*Brief*. Set down, word for word, every line of the material below from the one containing "5: (647, 339, 6.52)" through the one containing "22: (588, 504, 3.77)", but none of its pictures.
########
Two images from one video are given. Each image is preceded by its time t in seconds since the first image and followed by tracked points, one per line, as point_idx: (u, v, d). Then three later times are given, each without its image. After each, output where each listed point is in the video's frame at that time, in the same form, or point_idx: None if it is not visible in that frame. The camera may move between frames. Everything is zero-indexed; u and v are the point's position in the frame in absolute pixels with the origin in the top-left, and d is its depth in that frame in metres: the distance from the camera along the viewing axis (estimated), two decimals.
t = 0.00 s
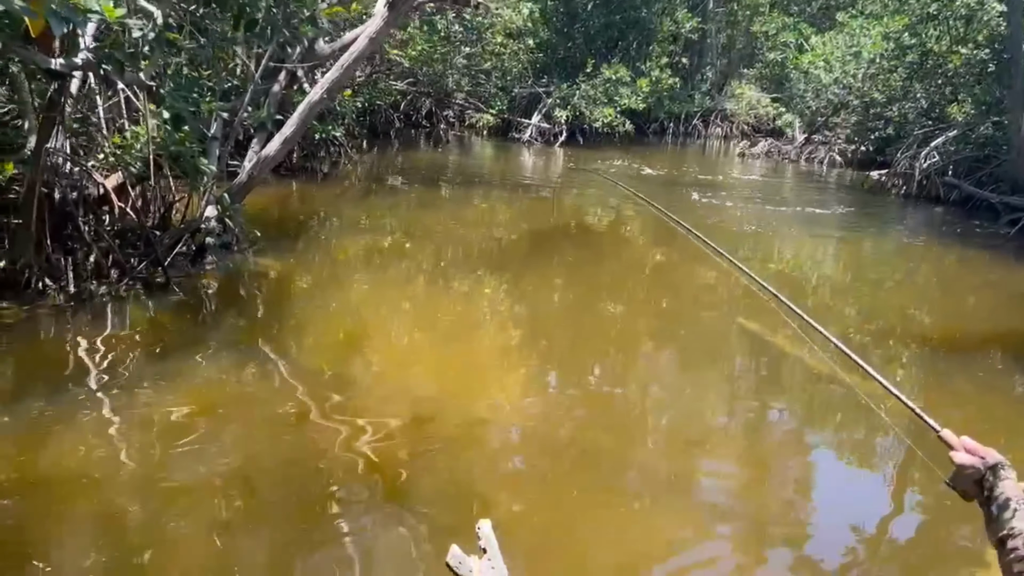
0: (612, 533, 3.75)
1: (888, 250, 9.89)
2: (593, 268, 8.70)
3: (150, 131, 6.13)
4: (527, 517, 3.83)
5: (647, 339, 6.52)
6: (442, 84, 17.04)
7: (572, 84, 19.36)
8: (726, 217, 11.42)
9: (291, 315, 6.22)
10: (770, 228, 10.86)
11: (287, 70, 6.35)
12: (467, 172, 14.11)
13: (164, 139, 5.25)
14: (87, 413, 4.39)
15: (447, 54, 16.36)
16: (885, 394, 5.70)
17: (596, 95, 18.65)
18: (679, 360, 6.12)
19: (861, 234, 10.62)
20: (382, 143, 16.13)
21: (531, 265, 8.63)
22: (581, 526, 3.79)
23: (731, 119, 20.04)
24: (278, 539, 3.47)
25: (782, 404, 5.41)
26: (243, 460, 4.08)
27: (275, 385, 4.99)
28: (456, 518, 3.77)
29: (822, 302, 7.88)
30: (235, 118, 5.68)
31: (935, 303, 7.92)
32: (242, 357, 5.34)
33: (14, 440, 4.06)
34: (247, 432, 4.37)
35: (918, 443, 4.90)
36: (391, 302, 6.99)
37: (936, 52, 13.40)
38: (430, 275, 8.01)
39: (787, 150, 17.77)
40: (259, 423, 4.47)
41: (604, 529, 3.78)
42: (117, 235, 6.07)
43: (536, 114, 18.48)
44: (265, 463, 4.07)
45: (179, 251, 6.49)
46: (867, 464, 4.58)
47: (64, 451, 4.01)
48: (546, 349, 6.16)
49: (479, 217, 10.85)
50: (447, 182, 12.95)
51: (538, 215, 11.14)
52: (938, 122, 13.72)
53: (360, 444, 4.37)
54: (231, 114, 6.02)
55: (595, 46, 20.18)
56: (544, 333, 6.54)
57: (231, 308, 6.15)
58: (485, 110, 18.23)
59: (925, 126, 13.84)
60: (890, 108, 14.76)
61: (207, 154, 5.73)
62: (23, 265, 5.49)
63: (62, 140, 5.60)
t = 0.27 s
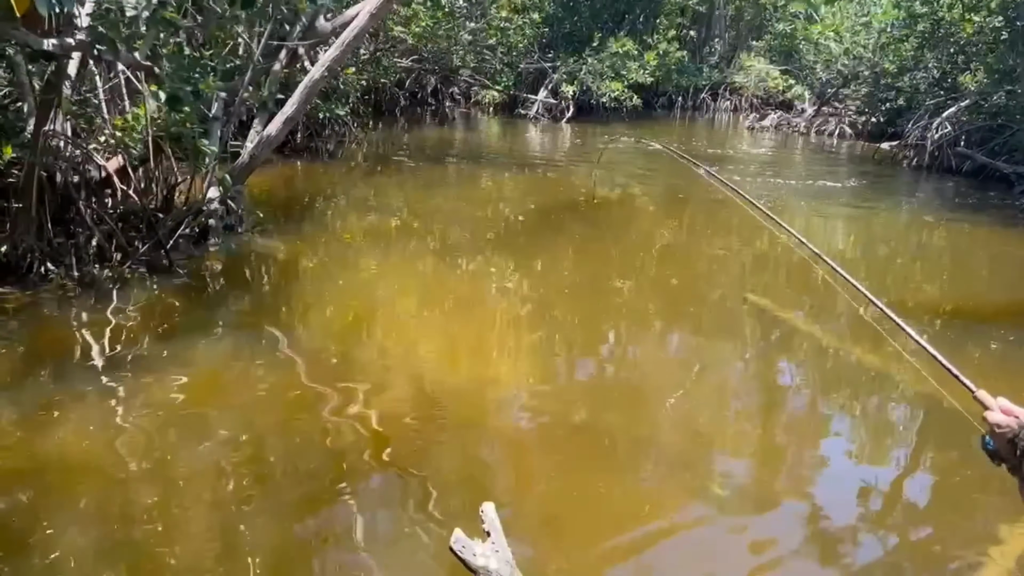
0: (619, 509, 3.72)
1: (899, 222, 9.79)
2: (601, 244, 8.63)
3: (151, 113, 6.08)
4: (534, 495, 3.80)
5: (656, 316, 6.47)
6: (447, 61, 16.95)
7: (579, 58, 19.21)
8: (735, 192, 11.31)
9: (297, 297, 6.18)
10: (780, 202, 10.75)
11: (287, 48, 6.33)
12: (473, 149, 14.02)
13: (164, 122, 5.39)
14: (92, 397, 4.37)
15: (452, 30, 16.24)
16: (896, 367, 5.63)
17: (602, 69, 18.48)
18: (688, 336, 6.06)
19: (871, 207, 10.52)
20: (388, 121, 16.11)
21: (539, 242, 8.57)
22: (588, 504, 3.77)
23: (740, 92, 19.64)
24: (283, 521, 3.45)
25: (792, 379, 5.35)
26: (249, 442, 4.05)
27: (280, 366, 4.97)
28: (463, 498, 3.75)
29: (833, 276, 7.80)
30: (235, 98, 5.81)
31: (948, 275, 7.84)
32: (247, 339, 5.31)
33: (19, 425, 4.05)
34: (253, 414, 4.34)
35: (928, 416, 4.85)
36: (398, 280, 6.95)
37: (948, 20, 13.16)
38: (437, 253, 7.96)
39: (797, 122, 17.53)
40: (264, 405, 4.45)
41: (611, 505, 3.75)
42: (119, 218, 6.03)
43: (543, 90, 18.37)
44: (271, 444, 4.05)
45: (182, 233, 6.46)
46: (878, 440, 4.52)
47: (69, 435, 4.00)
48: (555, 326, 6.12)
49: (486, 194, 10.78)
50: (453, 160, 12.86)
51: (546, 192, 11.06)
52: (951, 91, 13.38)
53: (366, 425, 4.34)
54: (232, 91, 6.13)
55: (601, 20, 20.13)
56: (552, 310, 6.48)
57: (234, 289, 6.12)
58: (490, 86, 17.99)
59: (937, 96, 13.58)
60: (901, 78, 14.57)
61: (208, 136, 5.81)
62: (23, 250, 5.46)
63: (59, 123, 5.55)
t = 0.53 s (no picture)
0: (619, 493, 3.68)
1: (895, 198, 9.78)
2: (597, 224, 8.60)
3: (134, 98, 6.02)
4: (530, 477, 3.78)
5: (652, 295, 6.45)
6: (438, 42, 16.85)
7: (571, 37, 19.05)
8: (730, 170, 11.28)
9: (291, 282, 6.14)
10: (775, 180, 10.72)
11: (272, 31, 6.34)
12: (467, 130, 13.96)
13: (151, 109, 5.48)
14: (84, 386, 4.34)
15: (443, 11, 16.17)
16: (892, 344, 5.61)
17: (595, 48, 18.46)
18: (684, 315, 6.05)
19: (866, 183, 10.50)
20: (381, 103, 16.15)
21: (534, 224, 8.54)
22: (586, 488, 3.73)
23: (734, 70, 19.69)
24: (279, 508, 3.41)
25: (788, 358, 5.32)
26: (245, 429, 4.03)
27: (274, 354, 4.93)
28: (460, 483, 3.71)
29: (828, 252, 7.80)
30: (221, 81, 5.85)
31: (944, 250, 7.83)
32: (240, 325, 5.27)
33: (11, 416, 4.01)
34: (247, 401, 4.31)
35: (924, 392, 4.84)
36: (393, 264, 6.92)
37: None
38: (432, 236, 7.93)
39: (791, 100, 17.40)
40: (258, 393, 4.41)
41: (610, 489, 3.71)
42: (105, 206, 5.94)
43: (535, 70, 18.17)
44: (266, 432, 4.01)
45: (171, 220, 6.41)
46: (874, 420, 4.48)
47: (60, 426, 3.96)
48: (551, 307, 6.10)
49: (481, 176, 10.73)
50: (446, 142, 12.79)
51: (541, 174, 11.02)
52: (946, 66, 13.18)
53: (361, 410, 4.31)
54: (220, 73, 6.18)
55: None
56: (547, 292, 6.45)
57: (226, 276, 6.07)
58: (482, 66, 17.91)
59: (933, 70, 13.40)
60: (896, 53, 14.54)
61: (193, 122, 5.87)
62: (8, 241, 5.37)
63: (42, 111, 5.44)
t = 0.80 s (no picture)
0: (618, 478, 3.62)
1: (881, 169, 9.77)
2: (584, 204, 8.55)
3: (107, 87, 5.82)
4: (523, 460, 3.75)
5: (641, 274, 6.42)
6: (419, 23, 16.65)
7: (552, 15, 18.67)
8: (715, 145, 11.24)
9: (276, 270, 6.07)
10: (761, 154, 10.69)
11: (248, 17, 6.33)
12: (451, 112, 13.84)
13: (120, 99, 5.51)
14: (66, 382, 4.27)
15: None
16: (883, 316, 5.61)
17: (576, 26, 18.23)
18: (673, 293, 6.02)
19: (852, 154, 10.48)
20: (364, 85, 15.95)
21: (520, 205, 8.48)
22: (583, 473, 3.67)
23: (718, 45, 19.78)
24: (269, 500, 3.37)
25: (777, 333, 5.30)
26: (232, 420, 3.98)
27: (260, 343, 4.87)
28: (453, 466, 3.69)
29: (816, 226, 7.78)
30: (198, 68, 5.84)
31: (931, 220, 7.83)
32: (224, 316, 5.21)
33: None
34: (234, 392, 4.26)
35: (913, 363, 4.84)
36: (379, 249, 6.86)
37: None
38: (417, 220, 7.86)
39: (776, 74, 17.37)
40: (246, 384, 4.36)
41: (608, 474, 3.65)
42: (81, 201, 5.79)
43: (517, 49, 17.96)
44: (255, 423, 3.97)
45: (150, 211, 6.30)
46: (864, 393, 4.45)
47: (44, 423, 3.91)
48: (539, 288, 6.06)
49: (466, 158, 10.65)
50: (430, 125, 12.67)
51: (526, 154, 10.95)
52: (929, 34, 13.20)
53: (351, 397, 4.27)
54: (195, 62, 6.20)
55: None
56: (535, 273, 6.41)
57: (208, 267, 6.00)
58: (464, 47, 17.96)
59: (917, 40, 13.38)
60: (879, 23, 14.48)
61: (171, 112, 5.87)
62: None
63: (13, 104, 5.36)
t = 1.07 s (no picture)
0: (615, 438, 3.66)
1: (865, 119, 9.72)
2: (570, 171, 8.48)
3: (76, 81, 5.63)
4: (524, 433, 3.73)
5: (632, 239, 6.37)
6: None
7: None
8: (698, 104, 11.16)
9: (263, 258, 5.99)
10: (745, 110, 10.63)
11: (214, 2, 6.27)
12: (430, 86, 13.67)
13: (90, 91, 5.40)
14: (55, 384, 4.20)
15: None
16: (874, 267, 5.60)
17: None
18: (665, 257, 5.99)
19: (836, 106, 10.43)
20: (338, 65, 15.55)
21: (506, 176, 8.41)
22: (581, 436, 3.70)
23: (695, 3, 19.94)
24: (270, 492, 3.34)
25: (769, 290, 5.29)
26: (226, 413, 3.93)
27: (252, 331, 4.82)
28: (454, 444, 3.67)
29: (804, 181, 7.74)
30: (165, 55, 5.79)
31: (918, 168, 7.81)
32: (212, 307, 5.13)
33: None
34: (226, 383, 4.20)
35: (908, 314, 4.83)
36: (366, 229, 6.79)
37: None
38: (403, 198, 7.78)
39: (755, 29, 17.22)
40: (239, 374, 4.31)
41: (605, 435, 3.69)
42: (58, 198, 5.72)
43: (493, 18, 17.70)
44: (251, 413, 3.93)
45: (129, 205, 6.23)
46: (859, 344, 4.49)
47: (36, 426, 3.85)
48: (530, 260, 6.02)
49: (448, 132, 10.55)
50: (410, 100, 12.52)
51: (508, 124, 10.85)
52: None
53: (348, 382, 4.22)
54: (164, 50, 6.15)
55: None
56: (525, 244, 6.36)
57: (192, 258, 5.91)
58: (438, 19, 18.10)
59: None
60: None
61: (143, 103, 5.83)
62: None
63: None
########
*Worked solution*.
5: (647, 339, 6.52)
6: (442, 84, 17.04)
7: (572, 84, 19.36)
8: (726, 217, 11.42)
9: (291, 315, 6.22)
10: (770, 228, 10.86)
11: (287, 70, 6.35)
12: (467, 172, 14.11)
13: (164, 139, 5.25)
14: (87, 413, 4.39)
15: (447, 54, 16.36)
16: (885, 394, 5.70)
17: (596, 95, 18.65)
18: (679, 360, 6.12)
19: (861, 234, 10.62)
20: (382, 143, 16.13)
21: (531, 265, 8.63)
22: (581, 526, 3.79)
23: (731, 119, 20.04)
24: (278, 539, 3.47)
25: (782, 404, 5.41)
26: (243, 460, 4.08)
27: (275, 385, 4.99)
28: (456, 518, 3.77)
29: (822, 302, 7.88)
30: (235, 118, 5.68)
31: (935, 303, 7.92)
32: (242, 357, 5.34)
33: (14, 440, 4.06)
34: (247, 432, 4.37)
35: (918, 443, 4.90)
36: (391, 302, 6.99)
37: (936, 52, 13.40)
38: (430, 275, 8.01)
39: (787, 150, 17.77)
40: (259, 423, 4.47)
41: (604, 529, 3.78)
42: (117, 235, 6.07)
43: (536, 114, 18.48)
44: (265, 463, 4.07)
45: (179, 251, 6.49)
46: (867, 464, 4.58)
47: (64, 451, 4.01)
48: (546, 349, 6.16)
49: (479, 217, 10.85)
50: (447, 182, 12.95)
51: (538, 215, 11.14)
52: (938, 122, 13.72)
53: (360, 444, 4.37)
54: (231, 114, 6.02)
55: (595, 46, 20.18)
56: (544, 333, 6.54)
57: (231, 308, 6.15)
58: (485, 110, 18.23)
59: (925, 126, 13.84)
60: (890, 108, 14.76)
61: (207, 154, 5.73)
62: (23, 265, 5.49)
63: (62, 140, 5.60)
t = 0.27 s
0: (619, 509, 3.72)
1: (899, 222, 9.79)
2: (601, 244, 8.63)
3: (151, 113, 6.08)
4: (534, 495, 3.80)
5: (656, 316, 6.47)
6: (447, 61, 16.95)
7: (579, 58, 19.21)
8: (735, 192, 11.31)
9: (297, 297, 6.18)
10: (780, 202, 10.75)
11: (287, 48, 6.33)
12: (473, 149, 14.02)
13: (164, 122, 5.39)
14: (92, 397, 4.37)
15: (452, 30, 16.24)
16: (896, 367, 5.63)
17: (602, 69, 18.48)
18: (688, 336, 6.06)
19: (871, 207, 10.52)
20: (388, 121, 16.11)
21: (539, 242, 8.57)
22: (588, 504, 3.77)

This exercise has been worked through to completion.